EXCERPTED RECORDS section start

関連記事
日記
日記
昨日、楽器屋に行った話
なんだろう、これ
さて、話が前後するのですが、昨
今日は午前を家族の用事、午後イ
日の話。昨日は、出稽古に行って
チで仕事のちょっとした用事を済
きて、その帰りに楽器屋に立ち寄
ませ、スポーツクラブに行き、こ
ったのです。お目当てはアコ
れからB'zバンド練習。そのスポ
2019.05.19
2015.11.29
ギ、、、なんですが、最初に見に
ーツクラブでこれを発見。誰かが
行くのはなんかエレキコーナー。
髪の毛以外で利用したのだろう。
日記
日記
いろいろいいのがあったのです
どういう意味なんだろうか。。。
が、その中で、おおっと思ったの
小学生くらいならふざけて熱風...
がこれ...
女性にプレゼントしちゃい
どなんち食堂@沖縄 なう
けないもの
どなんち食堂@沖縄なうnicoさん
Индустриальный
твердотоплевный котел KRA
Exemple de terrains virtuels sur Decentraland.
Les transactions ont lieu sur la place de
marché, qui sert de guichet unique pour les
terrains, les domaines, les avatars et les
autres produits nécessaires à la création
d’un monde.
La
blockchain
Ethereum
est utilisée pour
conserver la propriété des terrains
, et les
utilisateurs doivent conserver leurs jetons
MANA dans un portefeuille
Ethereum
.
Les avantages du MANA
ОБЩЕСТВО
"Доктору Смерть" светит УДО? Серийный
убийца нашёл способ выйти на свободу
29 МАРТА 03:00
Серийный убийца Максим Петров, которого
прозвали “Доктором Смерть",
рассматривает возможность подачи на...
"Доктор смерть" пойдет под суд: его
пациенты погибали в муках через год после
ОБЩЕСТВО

EXCERPTED RECORDS section end

TASK ITEM
Repeat the data word for word, leaving out no line.

SOLUTION TO THIS EXERCISE
関連記事
日記
日記
昨日、楽器屋に行った話
なんだろう、これ
さて、話が前後するのですが、昨
今日は午前を家族の用事、午後イ
日の話。昨日は、出稽古に行って
チで仕事のちょっとした用事を済
きて、その帰りに楽器屋に立ち寄
ませ、スポーツクラブに行き、こ
ったのです。お目当てはアコ
れからB'zバンド練習。そのスポ
2019.05.19
2015.11.29
ギ、、、なんですが、最初に見に
ーツクラブでこれを発見。誰かが
行くのはなんかエレキコーナー。
髪の毛以外で利用したのだろう。
日記
日記
いろいろいいのがあったのです
どういう意味なんだろうか。。。
が、その中で、おおっと思ったの
小学生くらいならふざけて熱風...
がこれ...
女性にプレゼントしちゃい
どなんち食堂@沖縄 なう
けないもの
どなんち食堂@沖縄なうnicoさん
Индустриальный
твердотоплевный котел KRA
Exemple de terrains virtuels sur Decentraland.
Les transactions ont lieu sur la place de
marché, qui sert de guichet unique pour les
terrains, les domaines, les avatars et les
autres produits nécessaires à la création
d’un monde.
La
blockchain
Ethereum
est utilisée pour
conserver la propriété des terrains
, et les
utilisateurs doivent conserver leurs jetons
MANA dans un portefeuille
Ethereum
.
Les avantages du MANA
ОБЩЕСТВО
"Доктору Смерть" светит УДО? Серийный
убийца нашёл способ выйти на свободу
29 МАРТА 03:00
Серийный убийца Максим Петров, которого
прозвали “Доктором Смерть",
рассматривает возможность подачи на...
"Доктор смерть" пойдет под суд: его
пациенты погибали в муках через год после
ОБЩЕСТВО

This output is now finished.